On 14 Jul 2025, at 23:22, Andrey Borodin <x4mmm@yandex-team.ru> wrote:

PFA rebased version.

Here's a rebased version. Also I fixed a problem of possible wrong memory context used for allocating compression buffer.

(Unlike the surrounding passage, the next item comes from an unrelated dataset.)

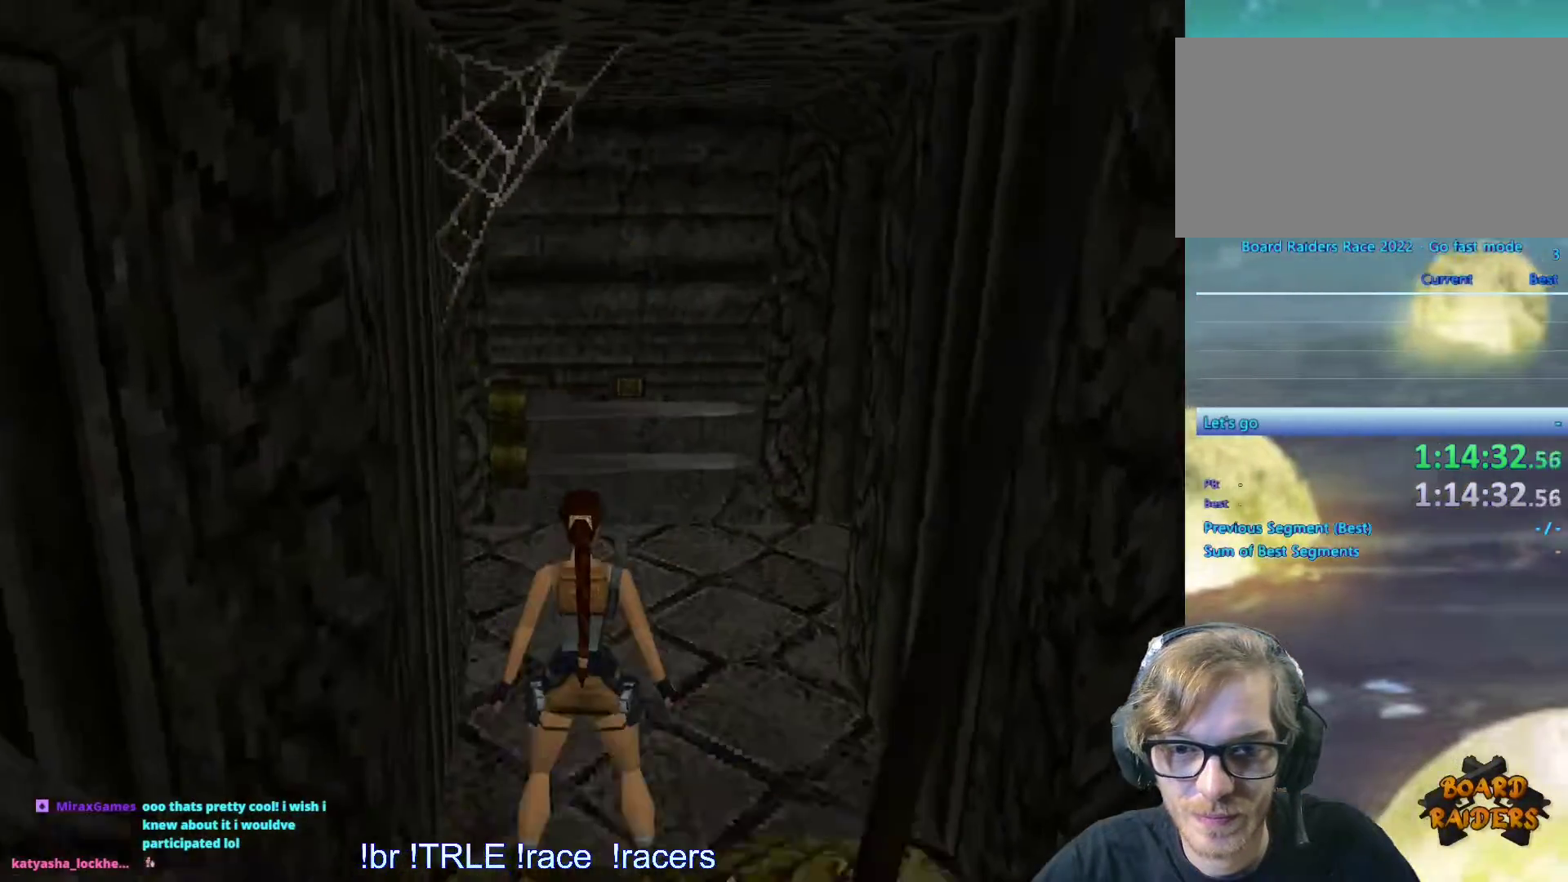
{"keys": ["look"], "events": []}
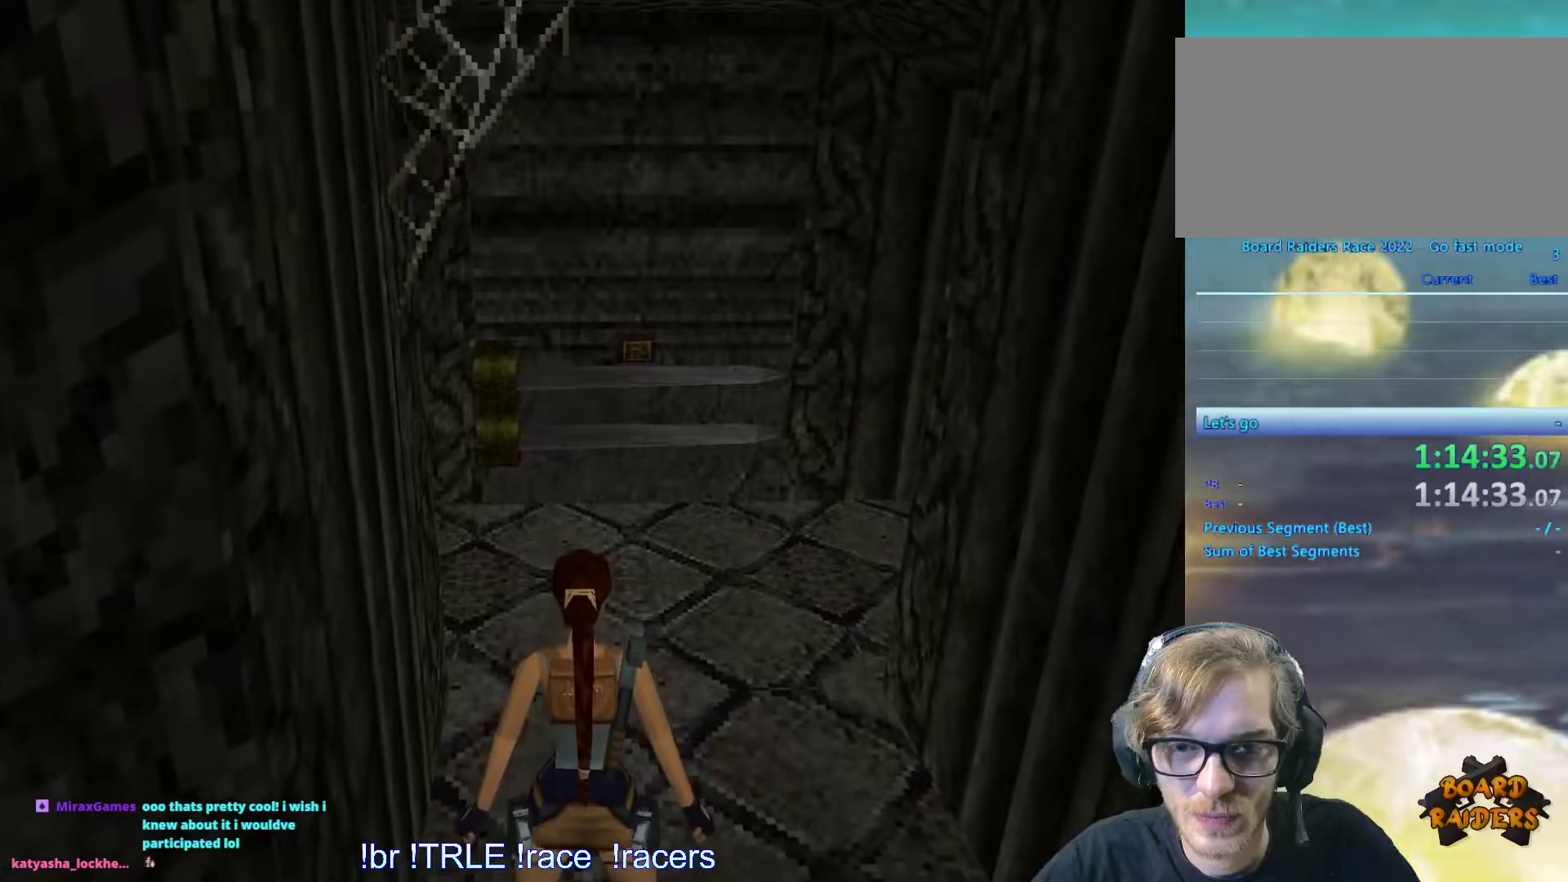
{"keys": ["alt", "up"], "events": [[300, "look", "up"], [350, "alt", "down"], [384, "up", "down"]]}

Best regards, Andrey Borodin.

Attachments:

v5-0001-Compress-big-WAL-records.patchapplication/octet-stream; name=v5-0001-Compress-big-WAL-records.patch; x-unix-mode=0644Download
From 3ee78ef282e11ef05025ace175e2b4a214b7955a Mon Sep 17 00:00:00 2001
From: Andrey Borodin <amborodin@acm.org>
Date: Wed, 8 Jan 2025 16:39:20 +0500
Subject: [PATCH v5] Compress big WAL records

This approach replaces FPI compression
---
 contrib/pg_walinspect/pg_walinspect.c         |   6 -
 src/backend/access/rmgrdesc/xlogdesc.c        |  44 +-
 src/backend/access/transam/xlog.c             |  19 +-
 src/backend/access/transam/xloginsert.c       | 395 +++++++++---------
 src/backend/access/transam/xlogreader.c       | 249 +++++++----
 src/backend/utils/misc/guc_parameters.dat     |   9 +
 src/backend/utils/misc/postgresql.conf.sample |   1 +
 src/include/access/xlog.h                     |   1 +
 src/include/access/xloginsert.h               |   1 +
 src/include/access/xlogreader.h               |   6 +
 src/include/access/xlogrecord.h               |  37 +-
 .../recovery/t/026_overwrite_contrecord.pl    |   2 +-
 12 files changed, 418 insertions(+), 352 deletions(-)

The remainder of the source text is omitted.